Task objective » Copy out every line below word for word, leaving out the pictures.

(Saved data entries)
--------------------

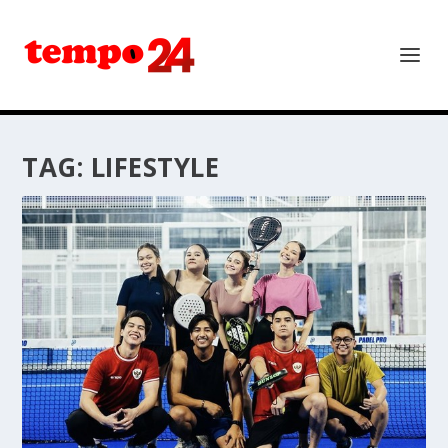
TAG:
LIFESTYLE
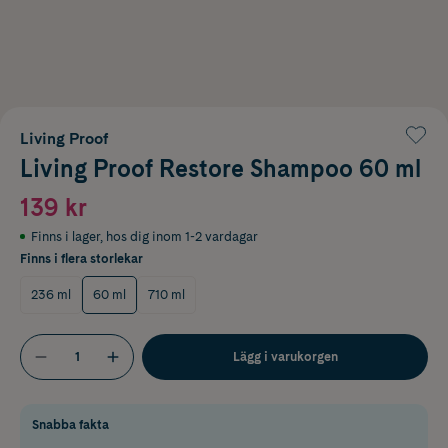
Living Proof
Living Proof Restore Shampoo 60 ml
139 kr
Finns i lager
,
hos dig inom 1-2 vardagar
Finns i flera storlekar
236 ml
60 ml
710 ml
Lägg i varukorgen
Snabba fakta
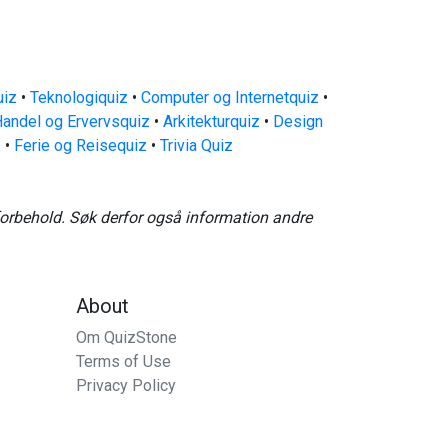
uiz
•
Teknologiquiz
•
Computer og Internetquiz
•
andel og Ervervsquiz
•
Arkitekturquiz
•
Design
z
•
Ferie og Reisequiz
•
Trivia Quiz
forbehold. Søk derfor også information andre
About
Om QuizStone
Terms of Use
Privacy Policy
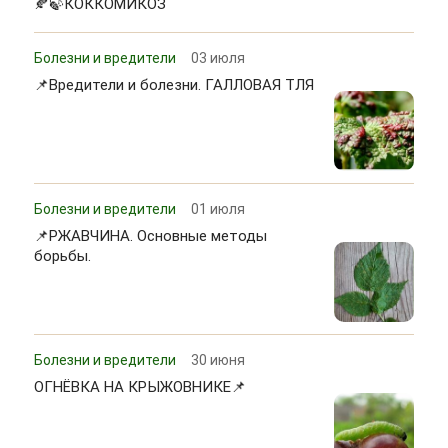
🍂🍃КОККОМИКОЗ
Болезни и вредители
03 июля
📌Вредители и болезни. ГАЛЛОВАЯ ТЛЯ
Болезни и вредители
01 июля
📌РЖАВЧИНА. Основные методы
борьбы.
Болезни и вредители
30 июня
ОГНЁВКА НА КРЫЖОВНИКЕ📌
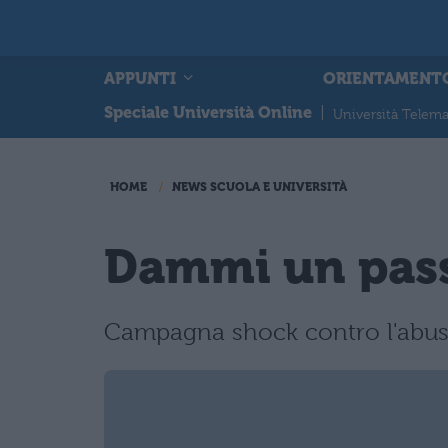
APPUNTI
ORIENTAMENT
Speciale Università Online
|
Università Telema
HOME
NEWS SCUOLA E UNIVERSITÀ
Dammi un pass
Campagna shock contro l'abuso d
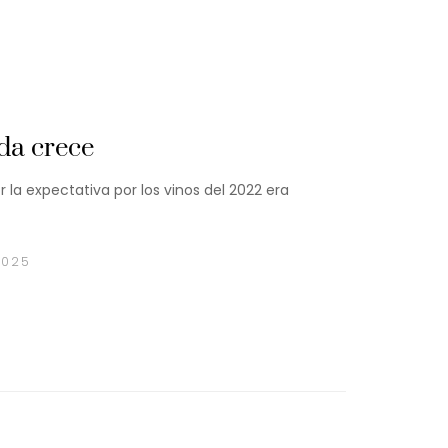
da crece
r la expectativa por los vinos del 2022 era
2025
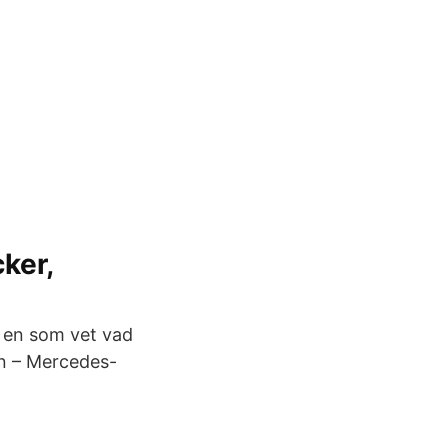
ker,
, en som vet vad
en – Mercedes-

--------------------

The completed task »
TAG:
LIFESTYLE
Living Proof
Living Proof Restore Shampoo 60 ml
139 kr
Finns i lager
,
hos dig inom 1-2 vardagar
Finns i flera storlekar
236 ml
60 ml
710 ml
Lägg i varukorgen
Snabba fakta
uiz
•
Teknologiquiz
•
Computer og Internetquiz
•
andel og Ervervsquiz
•
Arkitekturquiz
•
Design
z
•
Ferie og Reisequiz
•
Trivia Quiz
forbehold. Søk derfor også information andre
About
Om QuizStone
Terms of Use
Privacy Policy
🍂🍃КОККОМИКОЗ
Болезни и вредители
03 июля
📌Вредители и болезни. ГАЛЛОВАЯ ТЛЯ
Болезни и вредители
01 июля
📌РЖАВЧИНА. Основные методы
борьбы.
Болезни и вредители
30 июня
ОГНЁВКА НА КРЫЖОВНИКЕ📌
APPUNTI
ORIENTAMENT
Speciale Università Online
|
Università Telema
HOME
NEWS SCUOLA E UNIVERSITÀ
Dammi un pass
Campagna shock contro l'abuso d
da crece
r la expectativa por los vinos del 2022 era
2025
ker,
, en som vet vad
en – Mercedes-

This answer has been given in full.